BEGIN Input data

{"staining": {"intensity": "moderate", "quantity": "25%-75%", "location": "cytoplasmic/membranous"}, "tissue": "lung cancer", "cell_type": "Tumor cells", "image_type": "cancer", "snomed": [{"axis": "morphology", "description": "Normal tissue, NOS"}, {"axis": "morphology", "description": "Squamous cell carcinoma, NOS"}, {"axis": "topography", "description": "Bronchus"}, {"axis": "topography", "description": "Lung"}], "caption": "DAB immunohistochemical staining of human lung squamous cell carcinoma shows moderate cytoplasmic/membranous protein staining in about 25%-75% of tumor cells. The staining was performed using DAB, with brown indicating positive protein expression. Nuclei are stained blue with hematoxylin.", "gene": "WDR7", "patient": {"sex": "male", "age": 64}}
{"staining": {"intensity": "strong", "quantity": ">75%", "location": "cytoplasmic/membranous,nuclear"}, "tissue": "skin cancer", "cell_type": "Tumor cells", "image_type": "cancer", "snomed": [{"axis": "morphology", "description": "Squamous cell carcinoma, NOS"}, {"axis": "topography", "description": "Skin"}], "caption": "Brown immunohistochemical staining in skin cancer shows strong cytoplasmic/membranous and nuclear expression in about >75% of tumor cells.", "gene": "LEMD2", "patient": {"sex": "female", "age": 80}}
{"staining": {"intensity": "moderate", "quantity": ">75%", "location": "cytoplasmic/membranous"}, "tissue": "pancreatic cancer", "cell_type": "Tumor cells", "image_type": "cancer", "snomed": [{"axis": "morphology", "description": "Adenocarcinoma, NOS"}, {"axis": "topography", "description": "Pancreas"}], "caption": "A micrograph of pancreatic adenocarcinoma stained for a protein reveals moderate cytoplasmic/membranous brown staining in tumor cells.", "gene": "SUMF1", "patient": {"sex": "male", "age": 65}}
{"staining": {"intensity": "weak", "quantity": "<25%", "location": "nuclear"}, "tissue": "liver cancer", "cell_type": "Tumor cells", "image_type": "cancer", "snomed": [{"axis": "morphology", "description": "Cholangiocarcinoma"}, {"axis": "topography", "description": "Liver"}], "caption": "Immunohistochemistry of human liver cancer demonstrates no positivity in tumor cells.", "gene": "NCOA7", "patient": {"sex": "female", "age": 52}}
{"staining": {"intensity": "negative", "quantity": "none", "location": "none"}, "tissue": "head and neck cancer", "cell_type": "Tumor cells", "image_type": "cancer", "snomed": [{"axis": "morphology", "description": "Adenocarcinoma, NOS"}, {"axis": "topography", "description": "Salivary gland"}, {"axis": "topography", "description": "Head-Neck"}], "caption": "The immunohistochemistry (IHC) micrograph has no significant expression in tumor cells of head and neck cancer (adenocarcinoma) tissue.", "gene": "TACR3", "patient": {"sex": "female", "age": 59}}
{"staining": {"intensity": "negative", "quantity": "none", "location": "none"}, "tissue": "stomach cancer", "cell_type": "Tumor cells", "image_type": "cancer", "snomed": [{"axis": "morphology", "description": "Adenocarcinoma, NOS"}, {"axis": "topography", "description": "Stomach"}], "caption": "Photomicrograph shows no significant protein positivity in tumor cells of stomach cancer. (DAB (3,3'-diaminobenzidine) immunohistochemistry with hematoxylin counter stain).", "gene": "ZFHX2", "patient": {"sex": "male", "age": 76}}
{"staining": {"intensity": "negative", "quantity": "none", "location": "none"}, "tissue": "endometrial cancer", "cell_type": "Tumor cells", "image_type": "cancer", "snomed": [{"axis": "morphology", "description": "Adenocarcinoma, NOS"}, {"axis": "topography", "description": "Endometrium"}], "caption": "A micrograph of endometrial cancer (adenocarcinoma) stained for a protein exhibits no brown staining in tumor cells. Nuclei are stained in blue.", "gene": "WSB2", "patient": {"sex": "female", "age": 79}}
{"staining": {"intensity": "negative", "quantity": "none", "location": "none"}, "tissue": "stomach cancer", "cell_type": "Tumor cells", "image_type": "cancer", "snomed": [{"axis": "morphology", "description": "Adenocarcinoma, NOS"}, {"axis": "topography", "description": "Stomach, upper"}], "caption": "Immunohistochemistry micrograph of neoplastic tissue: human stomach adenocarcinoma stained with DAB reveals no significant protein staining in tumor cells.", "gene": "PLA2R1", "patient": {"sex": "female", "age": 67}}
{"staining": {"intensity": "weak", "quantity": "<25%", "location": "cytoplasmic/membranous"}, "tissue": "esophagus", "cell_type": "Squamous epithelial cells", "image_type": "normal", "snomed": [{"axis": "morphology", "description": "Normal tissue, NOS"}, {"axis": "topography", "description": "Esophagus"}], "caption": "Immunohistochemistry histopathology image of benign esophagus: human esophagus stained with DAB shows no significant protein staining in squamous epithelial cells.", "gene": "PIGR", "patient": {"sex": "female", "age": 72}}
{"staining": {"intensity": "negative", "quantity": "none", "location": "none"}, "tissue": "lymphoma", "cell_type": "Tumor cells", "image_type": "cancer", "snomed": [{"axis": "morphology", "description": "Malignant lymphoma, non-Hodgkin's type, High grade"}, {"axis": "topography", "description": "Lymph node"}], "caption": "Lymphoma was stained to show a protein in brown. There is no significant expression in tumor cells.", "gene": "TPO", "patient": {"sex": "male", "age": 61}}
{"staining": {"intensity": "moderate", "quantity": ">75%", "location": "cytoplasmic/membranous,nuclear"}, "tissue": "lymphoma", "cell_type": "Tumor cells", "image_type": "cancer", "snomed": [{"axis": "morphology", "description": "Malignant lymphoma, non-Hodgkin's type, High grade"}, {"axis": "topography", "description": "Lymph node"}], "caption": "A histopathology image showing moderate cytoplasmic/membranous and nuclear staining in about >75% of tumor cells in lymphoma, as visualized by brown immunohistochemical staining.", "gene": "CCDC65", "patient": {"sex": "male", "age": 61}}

END Input data

Exercise » Given the records above, restate word for word only the lines starting at the one with "micrograph of neoplastic" and ending at the one with "histopathology image of".

Response to this exercise »
{"staining": {"intensity": "negative", "quantity": "none", "location": "none"}, "tissue": "stomach cancer", "cell_type": "Tumor cells", "image_type": "cancer", "snomed": [{"axis": "morphology", "description": "Adenocarcinoma, NOS"}, {"axis": "topography", "description": "Stomach, upper"}], "caption": "Immunohistochemistry micrograph of neoplastic tissue: human stomach adenocarcinoma stained with DAB reveals no significant protein staining in tumor cells.", "gene": "PLA2R1", "patient": {"sex": "female", "age": 67}}
{"staining": {"intensity": "weak", "quantity": "<25%", "location": "cytoplasmic/membranous"}, "tissue": "esophagus", "cell_type": "Squamous epithelial cells", "image_type": "normal", "snomed": [{"axis": "morphology", "description": "Normal tissue, NOS"}, {"axis": "topography", "description": "Esophagus"}], "caption": "Immunohistochemistry histopathology image of benign esophagus: human esophagus stained with DAB shows no significant protein staining in squamous epithelial cells.", "gene": "PIGR", "patient": {"sex": "female", "age": 72}}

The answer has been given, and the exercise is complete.